Chega pode ser condenado por transporte de eleitores?

O mandatário para a diáspora do candidato presidencial António José Seguro, Paulo Pisco, denunciou à Comissão Nacional de Eleições (CNE) o “transporte indevido de eleitores, com oferta de bens alimentares”, por uma empresa, para votarem em Paris.
A queixa, à qual a SIC teve acesso, foi feita no passado dia 3 de fevereiro, mas referia-se à publicação de uma empresa, que não faz qualquer referência ao partido, com destino ao consulado de Paris.
A SIC confirmou que o autocarro em causa efetivamente chegou ao consulado parisiense com cerca de 50 pessoas. O empresário responsável pela iniciativa descreve-a como meramente cidadã para facilitar o voto dos emigrantes que, no estrangeiro, têm dificuldade nas deslocações aos locais de voto devido à distância.

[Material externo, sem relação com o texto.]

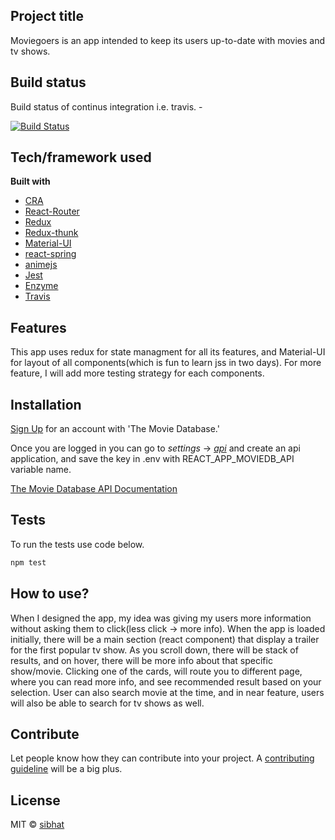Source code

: ## Project title

Moviegoers is an app intended to keep its users up-to-date with movies and tv shows.

## Build status

Build status of continus integration i.e. travis. -

[![Build Status](https://travis-ci.com/sibhat/moviegoers.svg?branch=master)](https://travis-ci.com/sibhat/moviegoers)

## Tech/framework used

<b>Built with</b>

-   [CRA](https://facebook.github.io/create-react-app)
-   [React-Router](https://reacttraining.com/react-router/web/guides/quick-start)
-   [Redux](https://redux.js.org)
-   [Redux-thunk](https://github.com/reduxjs/redux-thunk)
-   [Material-UI](https://material-ui.com)
-   [react-spring](https://react-spring.surge.sh)
-   [animejs](https://animejs.com)
-   [Jest](https://jestjs.io)
-   [Enzyme](https://airbnb.io/enzyme)
-   [Travis](https://travis-ci.com)

## Features

This app uses redux for state managment for all its features, and Material-UI for layout of all components(which is fun to learn jss in two days). For more feature, I will add more testing strategy for each components.

## Installation

[Sign Up](https://www.themoviedb.org/account/signup) for an account with 'The Movie Database.'

Once you are logged in you can go to _settings_ -> [_api_](https://www.themoviedb.org/settings/api) and create an api application, and save the key in .env with REACT_APP_MOVIEDB_API variable name.

[The Movie Database API Documentation](https://developers.themoviedb.org/3/getting-started/introduction)

## Tests

To run the tests use code below.

```js
npm test
```

## How to use?

When I designed the app, my idea was giving my users more information without asking them to click(less click -> more info). When the app is loaded initially, there will be a main section (react component) that display a trailer for the first popular tv show. As you scroll down, there will be stack of results, and on hover, there will be more info about that specific show/movie. Clicking one of the cards, will route you to different page, where you can read more info, and see recommended result based on your selection.
User can also search movie at the time, and in near feature, users will also be able to search for tv shows as well.

## Contribute

Let people know how they can contribute into your project. A [contributing guideline](https://github.com/zulip/zulip-electron/blob/master/CONTRIBUTING.md) will be a big plus.

## License

MIT © [sibhat](https://github.com/sibhat)

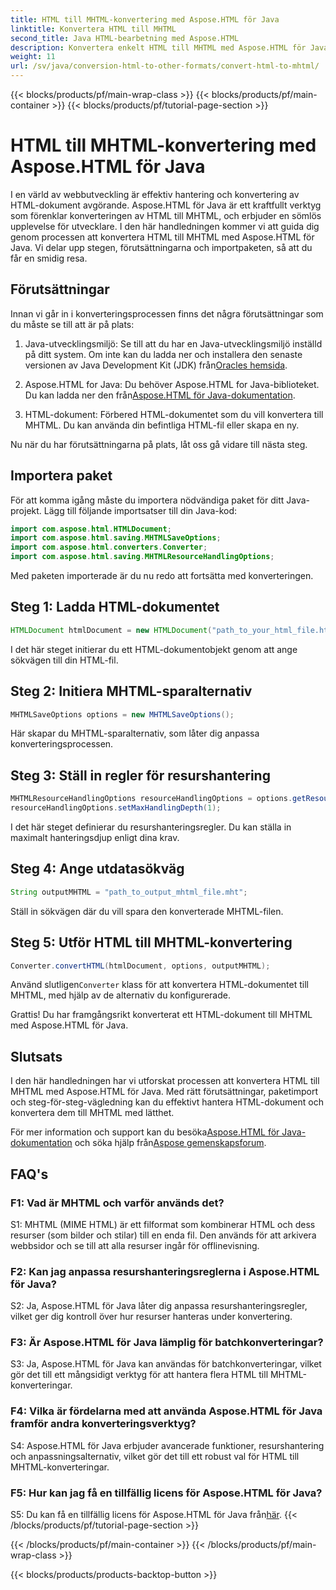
 ```yaml
---
title: HTML till MHTML-konvertering med Aspose.HTML för Java
linktitle: Konvertera HTML till MHTML
second_title: Java HTML-bearbetning med Aspose.HTML
description: Konvertera enkelt HTML till MHTML med Aspose.HTML för Java. Följ vår steg-för-steg-guide för effektiv HTML-till-MHTML-konvertering.
weight: 11
url: /sv/java/conversion-html-to-other-formats/convert-html-to-mhtml/
---
```


{{< blocks/products/pf/main-wrap-class >}}
{{< blocks/products/pf/main-container >}}
{{< blocks/products/pf/tutorial-page-section >}}

# HTML till MHTML-konvertering med Aspose.HTML för Java

I en värld av webbutveckling är effektiv hantering och konvertering av HTML-dokument avgörande. Aspose.HTML för Java är ett kraftfullt verktyg som förenklar konverteringen av HTML till MHTML, och erbjuder en sömlös upplevelse för utvecklare. I den här handledningen kommer vi att guida dig genom processen att konvertera HTML till MHTML med Aspose.HTML för Java. Vi delar upp stegen, förutsättningarna och importpaketen, så att du får en smidig resa.

## Förutsättningar

Innan vi går in i konverteringsprocessen finns det några förutsättningar som du måste se till att är på plats:

1. Java-utvecklingsmiljö: Se till att du har en Java-utvecklingsmiljö inställd på ditt system. Om inte kan du ladda ner och installera den senaste versionen av Java Development Kit (JDK) från[Oracles hemsida](https://www.oracle.com/java/technologies/javase-downloads.html).

2.  Aspose.HTML for Java: Du behöver Aspose.HTML for Java-biblioteket. Du kan ladda ner den från[Aspose.HTML för Java-dokumentation](https://reference.aspose.com/html/java/).

3. HTML-dokument: Förbered HTML-dokumentet som du vill konvertera till MHTML. Du kan använda din befintliga HTML-fil eller skapa en ny.

Nu när du har förutsättningarna på plats, låt oss gå vidare till nästa steg.

## Importera paket

För att komma igång måste du importera nödvändiga paket för ditt Java-projekt. Lägg till följande importsatser till din Java-kod:

```java
import com.aspose.html.HTMLDocument;
import com.aspose.html.saving.MHTMLSaveOptions;
import com.aspose.html.converters.Converter;
import com.aspose.html.saving.MHTMLResourceHandlingOptions;
```

Med paketen importerade är du nu redo att fortsätta med konverteringen.

## Steg 1: Ladda HTML-dokumentet

```java
HTMLDocument htmlDocument = new HTMLDocument("path_to_your_html_file.html");
```

I det här steget initierar du ett HTML-dokumentobjekt genom att ange sökvägen till din HTML-fil.

## Steg 2: Initiera MHTML-sparalternativ

```java
MHTMLSaveOptions options = new MHTMLSaveOptions();
```

Här skapar du MHTML-sparalternativ, som låter dig anpassa konverteringsprocessen.

## Steg 3: Ställ in regler för resurshantering

```java
MHTMLResourceHandlingOptions resourceHandlingOptions = options.getResourceHandlingOptions();
resourceHandlingOptions.setMaxHandlingDepth(1);
```

I det här steget definierar du resurshanteringsregler. Du kan ställa in maximalt hanteringsdjup enligt dina krav.

## Steg 4: Ange utdatasökväg

```java
String outputMHTML = "path_to_output_mhtml_file.mht";
```

Ställ in sökvägen där du vill spara den konverterade MHTML-filen.

## Steg 5: Utför HTML till MHTML-konvertering

```java
Converter.convertHTML(htmlDocument, options, outputMHTML);
```

 Använd slutligen`Converter` klass för att konvertera HTML-dokumentet till MHTML, med hjälp av de alternativ du konfigurerade.

Grattis! Du har framgångsrikt konverterat ett HTML-dokument till MHTML med Aspose.HTML för Java.

## Slutsats

I den här handledningen har vi utforskat processen att konvertera HTML till MHTML med Aspose.HTML för Java. Med rätt förutsättningar, paketimport och steg-för-steg-vägledning kan du effektivt hantera HTML-dokument och konvertera dem till MHTML med lätthet.

 För mer information och support kan du besöka[Aspose.HTML för Java-dokumentation](https://reference.aspose.com/html/java/) och söka hjälp från[Aspose gemenskapsforum](https://forum.aspose.com/).

## FAQ's

### F1: Vad är MHTML och varför används det?

S1: MHTML (MIME HTML) är ett filformat som kombinerar HTML och dess resurser (som bilder och stilar) till en enda fil. Den används för att arkivera webbsidor och se till att alla resurser ingår för offlinevisning.

### F2: Kan jag anpassa resurshanteringsreglerna i Aspose.HTML för Java?

S2: Ja, Aspose.HTML för Java låter dig anpassa resurshanteringsregler, vilket ger dig kontroll över hur resurser hanteras under konvertering.

### F3: Är Aspose.HTML för Java lämplig för batchkonverteringar?

S3: Ja, Aspose.HTML för Java kan användas för batchkonverteringar, vilket gör det till ett mångsidigt verktyg för att hantera flera HTML till MHTML-konverteringar.

### F4: Vilka är fördelarna med att använda Aspose.HTML för Java framför andra konverteringsverktyg?

S4: Aspose.HTML för Java erbjuder avancerade funktioner, resurshantering och anpassningsalternativ, vilket gör det till ett robust val för HTML till MHTML-konverteringar.

### F5: Hur kan jag få en tillfällig licens för Aspose.HTML för Java?

S5: Du kan få en tillfällig licens för Aspose.HTML för Java från[här](https://purchase.aspose.com/temporary-license/).
{{< /blocks/products/pf/tutorial-page-section >}}

{{< /blocks/products/pf/main-container >}}
{{< /blocks/products/pf/main-wrap-class >}}

{{< blocks/products/products-backtop-button >}}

Até aqui, não haveria problema se estivesse em causa uma iniciativa privada, sem qualquer referência a um dos candidatos ou apelo ao voto.
Como explica à SIC André Wemans, da CNE, numa “análise abstrata, apenas considerando o transporte em si, nada impede um cidadão privado de transportar outros eleitores para o local de voto”.
A posteriori, Paulo Pisco acrescentou uma outra publicação, esta sim com referências claras ao partido liderado por André Ventura.
“Portugal conta connosco! No dia 8 de fevereiro, a distância não será um obstáculo para fazermos a nossa parte. O Chega está a organizar transporte gratuito (autocarros e táxis) na Suíça, França e Alemanha para garantir que todos consigamos chegar às urnas. Reserve já o seu lugar pelo e-mail: geral@partidochega.pt”, lê-se no post publicado no passado dia 27 de janeiro.
Aqui o caso muda de figura
Diz a CNE, após deliberação de 13 de janeiro de 2026 a propósito das eleições presidenciais, que é “regra geral a deslocação do eleitor à assembleia de voto por meios autónomos” sendo o “transporte especial de eleitores” uma exceção a esta regra.
“Consideram-se excecionais as situações em que, designadamente, existem distâncias consideráveis entre a residência dos eleitores e o local em que estes exercem o direito de voto, sem que existam meios de transporte que assegurem condições mínimas de acessibilidade, ou quando existam necessidades especiais motivadas por dificuldades de locomoção dos eleitores”, aponta a comissão.
No entanto, quando este transporte excecional é considerado, a organização do transporte deve ser “realizada com absoluta imparcialidade e neutralidade” e os eleitores transportados não podem ser “pressionados no sentido de votar em certo sentido ou de se abster de votar, nem seja realizada qualquer propaganda”.
Ora, havendo referência clara a André Ventura (através da imagem), havendo na publicação a indicação de que é o Chega que organiza, e havendo inclusive um e-mail que liga a iniciativa ao partido, esta pode configurar um ilícito eleitoral e, consequentemente, o partido pode ser condenado.
“Sublinha-se que qualquer tipo de ação, negativa ou positiva, que tenha como objetivo constranger ou induzir o eleitor a votar em determinado sentido ou a abster-se de votar, é sancionada como ilícito de natureza criminal”, esclarece a CNE na deliberação de 13 de janeiro.
A SIC contactou a CNE, que confirma a queixa, mas aponta que ainda não há decisão sobre a mesma.
Quando existe um ilícito eleitoral, explica André Wemans, o que a CNE faz é “remeter para o Ministério Público” para que possa “também fazer a análise” e avaliar “se considera que há uma situação de ilícito ou não”.
José Dias Fernandes, deputado do Chega pelo círculo da Europa, nega qualquer tipo de ligação do partido a estas publicações nas redes sociais.
A SIC Verifica que é…
Apesar de ainda não existir uma decisão da CNE sobre o caso, existe a possibilidade de o Chega ser condenado por ilícito eleitoral se estiver em causa a publicação que refere diretamente o partido. Publicação essa enviada pelo mandatário de Seguro, Paulo Pisco, no passado dia 4 de fevereiro.